• [Azioni richieste]
1) Secondo il brano sul Giubileo del 2000, a quali messaggi sono più abituati i fedeli?
2) Ricopia dal brano sul Giubileo del 2000 tutto ciò che va da "Con l’approssimarsi del" giù fino a "dovrebbe farla sua.".
3) Nel brano sul Giubileo del 2000, perché l'esame di coscienza auspicato sarebbe una contraddizione e un'impossibilità? Rispondi in una, due o tre frasi.

• [Brano di testo]

......

VERSO IL GIUBILEO DEL 2000
Dalla restauratio ordinis al mea culpa
(10/99)
La ripetuta esortazione del Papa a fare del Giubileo del 2000 l’occasione
per un grande esame di coscienza dei cattolici su quanto operato dalla
Cristianità fino al 1300 e dal rimanente insieme dei fedeli
da allora fino ad oggi, continua a suscitare qualche discussione.
Con l’approssimarsi del nuovo anno, ognuno cerca di dire la sua su
questa esortazione, la quale, per ciò stesso, si rivela essere sempre
piú problematica soprattutto per la Chiesa, che dovrebbe farla sua.
Non può certo mettersi in dubbio la buona intenzione di S. S.
Giovanni Paolo II, ma, ai giorni nostri, ciò che conta soprattutto
in frangenti del genere non è la buona intenzione del Papa quanto
piuttosto la capacità e la possibilità di comprensione dei
fedeli, piú adusi ai messaggi del mondo che a quelli della Chiesa.
Potremmo subito considerare che l’auspicato esame di coscienza è,
di fatto, una contraddizione e una impossibilità, visto che gli
uomini, al massimo, possono esaminare le proprie coscienze, non certo quelle
dei loro nonni; e potremmo farne tante di considerazioni simili. Ci atterremo
invece a quello che è l’aspetto pratico della questione: soprattutto
se si tiene conto del fatto che lo stesso scopo del Papa è essenzialmente
“pratico”: esso cerca infatti di riaccendere l’interesse per la Chiesa
nel cuore dei fedeli e di interessare ad Essa i cuori degli infedeli.

......

• [Materiale di partenza]
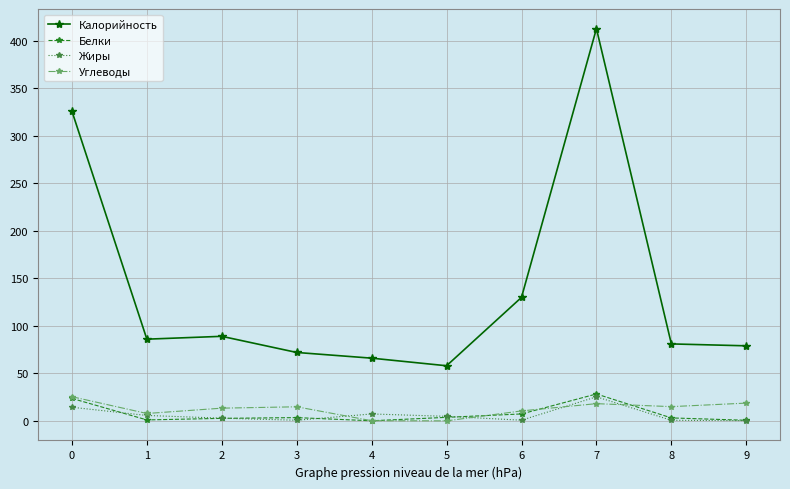

The value of Углеводы at 3 is 14.8. True or false?

True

......

• [Compiti svolti]
1) Ai messaggi del mondo, più che a quelli della Chiesa.

2)
Con l’approssimarsi del nuovo anno, ognuno cerca di dire la sua su
questa esortazione, la quale, per ciò stesso, si rivela essere sempre
piú problematica soprattutto per la Chiesa, che dovrebbe farla sua.

3) Perché gli uomini, al massimo, possono esaminare le proprie coscienze, non certo quelle dei loro nonni.